The U.S. Forest Service philosophy (and Smokey) has changed as scientific understanding of fire has deepened and expanded. Prescribed fires — intentional, contained burning of areas with too much fuel load on the ground in order to maintain or restore ecosystem health — have become a valuable tool. Letting natural fires burn in fire-dependent ecosystems when there is no danger to human communities is increasingly common. 

Fire management in Yosemite

Even with this new understanding and updated practices, it could still be years before we see a decline in catastrophic fires.

“It’s going to get worse and maybe a lot worse, maybe by tens of thousands of acres [before it gets better]. It feels like we have to get through this equilibrium. There’s been so much buildup and lack of fire in these fire-dependent ecosystems that we’re in this place where there is going to be a lot of fire,” says Kelly Martin. “We’re going to have to do the best we can to change our mindset to one of thinking about how we live with fire.”

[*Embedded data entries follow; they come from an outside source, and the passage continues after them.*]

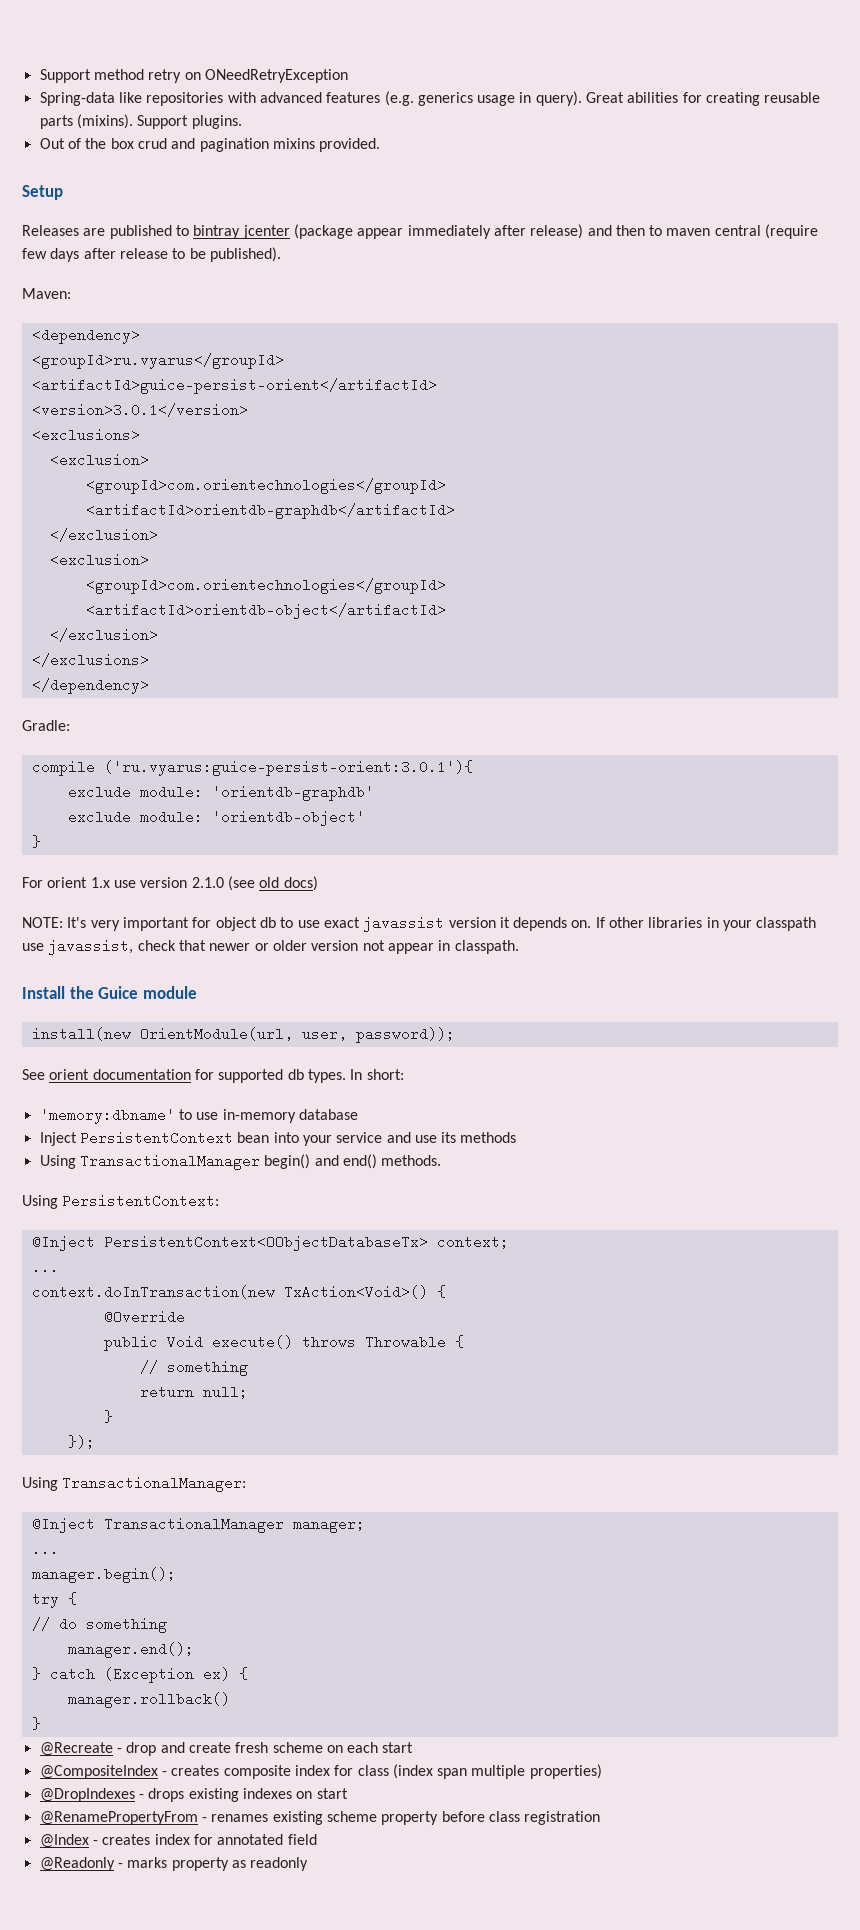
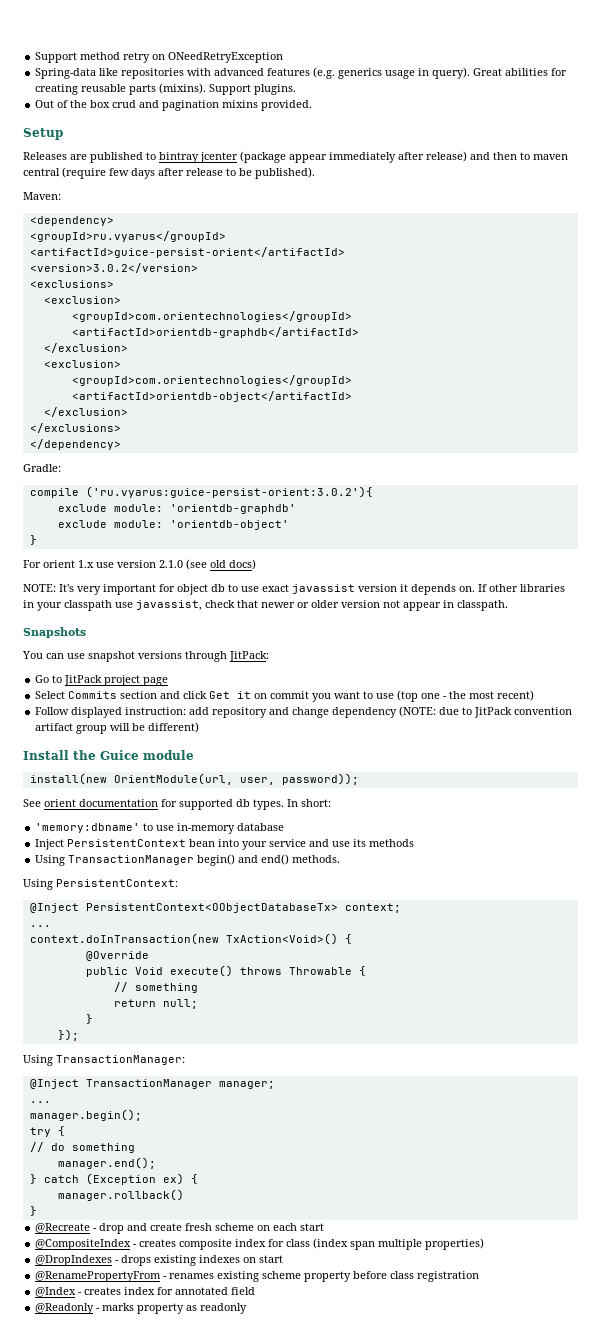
[31,403,248,417] <version>3.0.1</version> -> [29,263,198,273] <version>3.0.2</version>
[103,760,473,776] ('ru.vyarus:guice-persist-orient:3.0.1'){ -> [85,486,373,498] ('ru.vyarus:guice-persist-orient:3.0.2'){
(519, 947) none -> [23,627,86,638] [22,651,269,662] [35,675,169,686] [35,690,535,702] [35,706,573,718] [35,722,200,734] // Snapshots // You can use snapshot versions through JitPack: // Go to JitPack project page // Select Commits section and click Get it on commit you want to use (top one - the most recent) // Follow displayed instruction: add repository and change dependency (NOTE: due to JitPack convention artifact group will be different)
[79,1154,260,1170] TransactionalManager -> [68,855,195,865] TransactionManager
[62,1476,247,1492] [31,1517,284,1533] TransactionalManager: // @Inject TransactionalManager -> [56,1055,185,1065] [29,1079,212,1089] TransactionManager: // @Inject TransactionManager

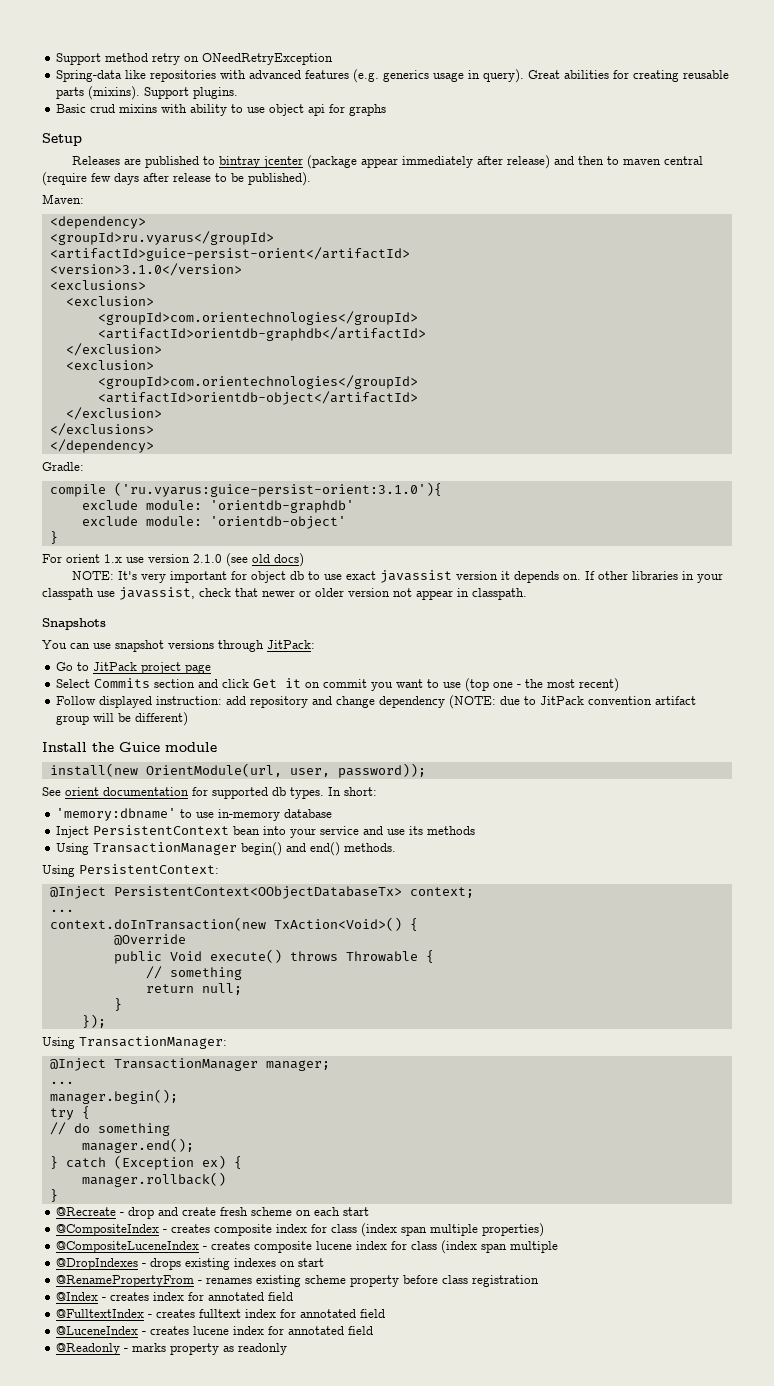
[35,100,313,111] Out of the box crud and pagination mixins provided. -> [56,104,387,116] Basic crud mixins with ability to use object api for graphs
[29,263,198,273] <version>3.0.2</version> -> [49,263,242,276] <version>3.1.0</version>
[85,486,373,498] ('ru.vyarus:guice-persist-orient:3.0.2'){ -> [113,482,442,497] ('ru.vyarus:guice-persist-orient:3.1.0'){
(485, 1244) none -> [56,1240,559,1254] // @CompositeLuceneIndex - creates composite lucene index for class (index span multiple
(256, 1291) none -> [56,1309,386,1318] [56,1326,374,1335] // @FulltextIndex - creates fulltext index for annotated field // @LuceneIndex - creates lucene index for annotated field

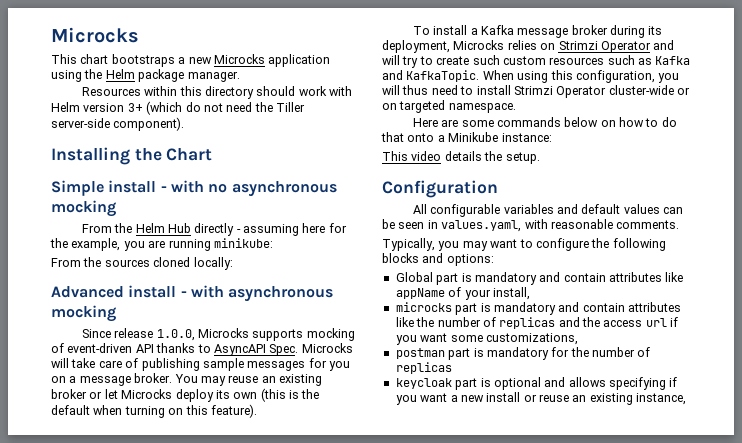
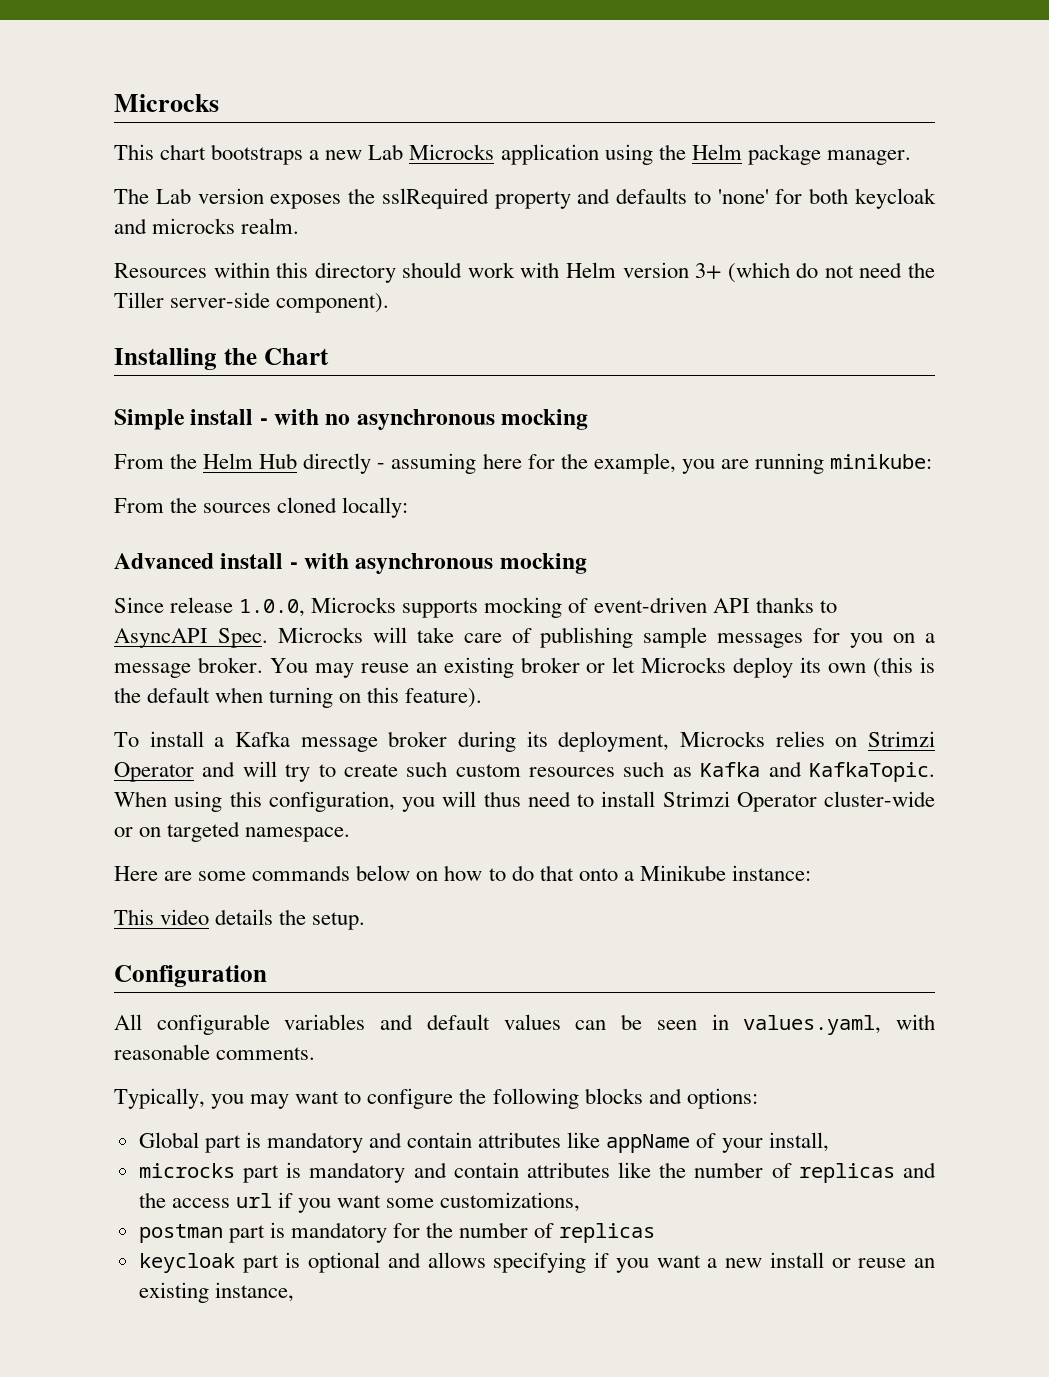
(212, 60) none -> [368,144,404,160] Lab
(240, 76) none -> [114,188,936,209] [114,218,300,234] // The Lab version exposes the sslRequired property and defaults to 'none' for both keycloak and microcks realm.

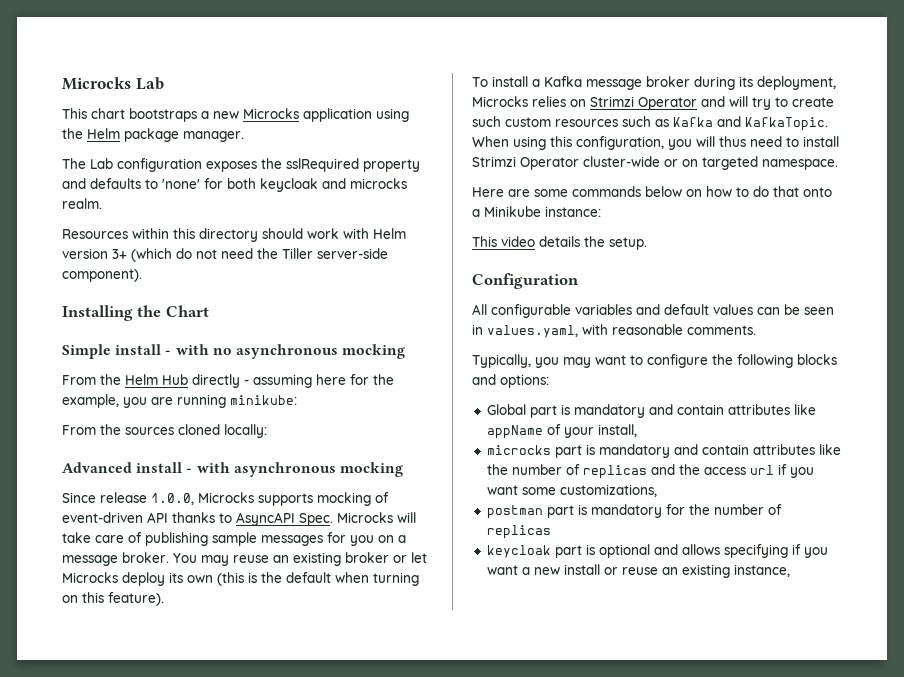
[114,94,219,112] Microcks -> [62,77,164,90] Microcks Lab
[368,144,404,160] Lab -> (239, 115) none
[197,188,264,204] version -> [117,158,202,172] configuration

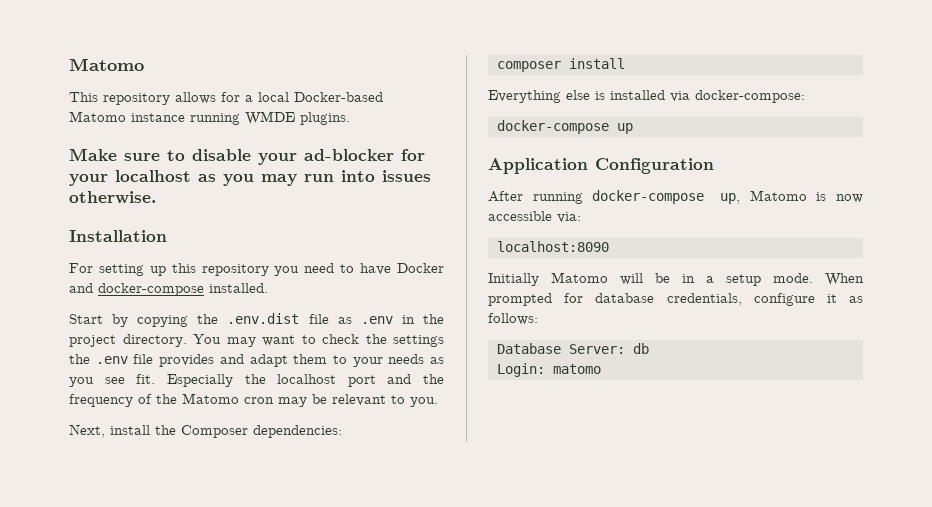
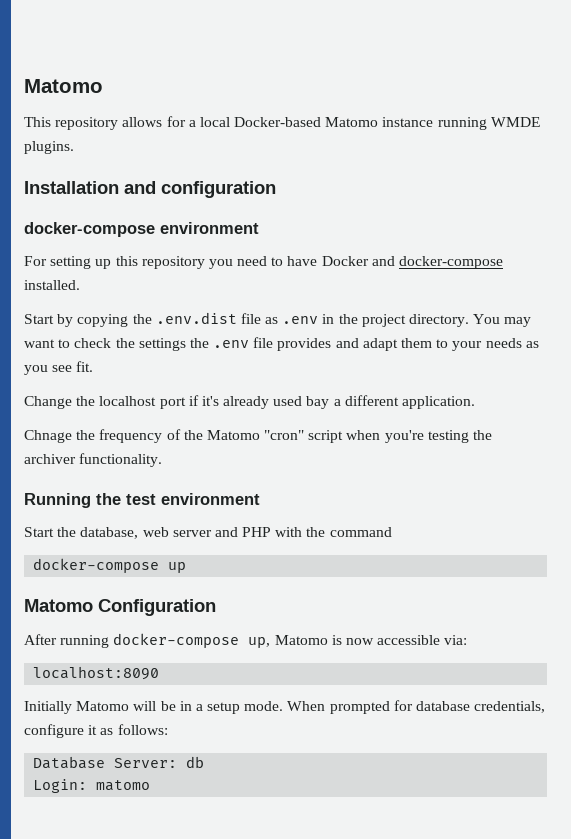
[69,148,425,165] [69,170,431,186] [69,191,156,204] [69,230,167,242] Make sure to disable your ad-blocker for your localhost as you may run into issues otherwise. // Installation -> [24,181,276,198] [24,222,259,237] Installation and configuration // docker-compose environment
[166,374,233,387] Especially -> [24,396,72,409] // Change
[387,374,412,384] and -> [188,395,476,409] [24,430,72,443] if it's already used bay a different application. // Chnage
[244,394,438,407] [69,424,342,438] [497,58,625,72] [488,90,805,103] cron may be relevant to you. // Next, install the Composer dependencies: // composer install // Everything else is installed via docker-compose: -> [264,430,493,443] [24,453,163,467] [24,493,260,508] [24,527,392,539] "cron" script when you're testing the archiver functionality. // Running the test environment // Start the database, web server and PHP with the command
[488,158,588,174] Application -> [24,599,93,612] Matomo

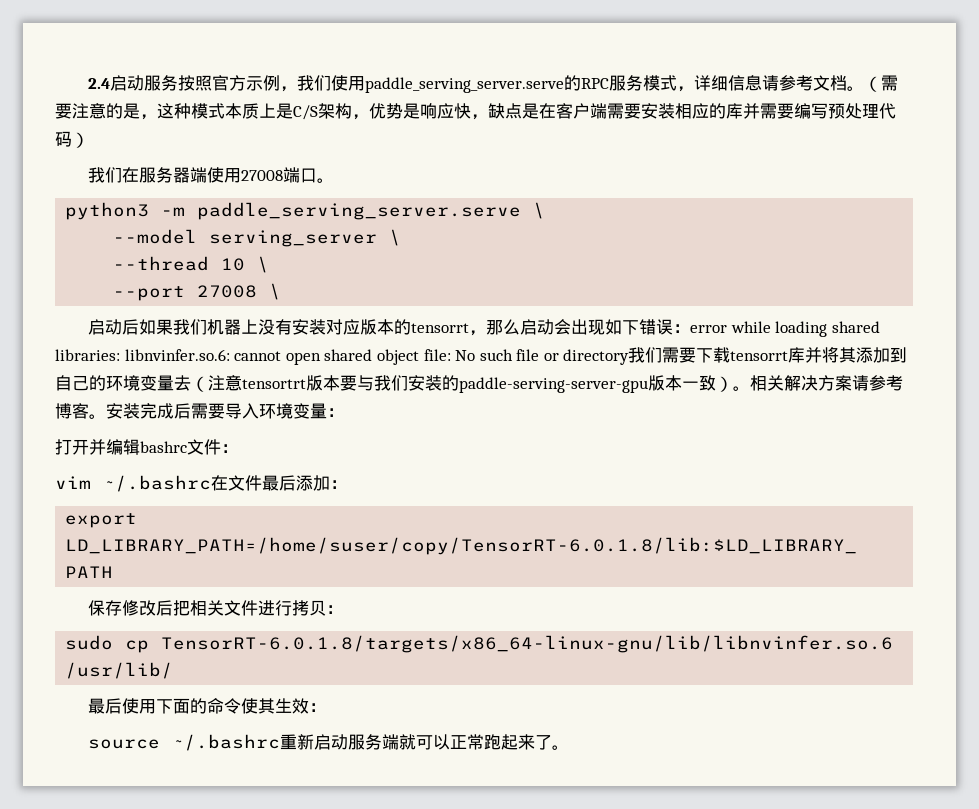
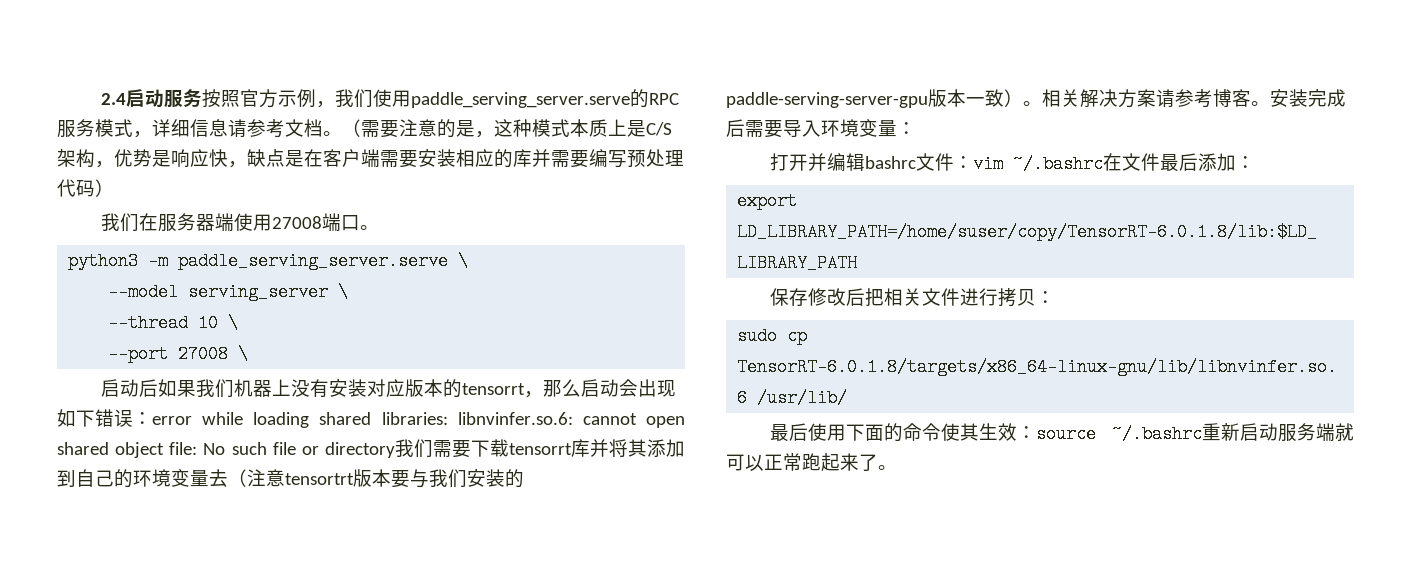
(238, 448) // -> (973, 162) none
(327, 707) // -> (1036, 432) none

For the students who learn fire ecology through NatureBridge, reframing their mindset to think about living with fire can be one of the most profound impacts of the program.

“Going back to the one school that came from Redding...the fire ecology curriculum changed their relationship with fire. It's something that we've actually seen a lot — through conversation and exploration and looking at the science behind it, they were able to realize fires aren't inherently bad,” says John. 

“It's almost like that saying, ‘fighting fire with fire;’ these students studying and even using fire may be part of the solution one day so we don't have these catastrophic fires.”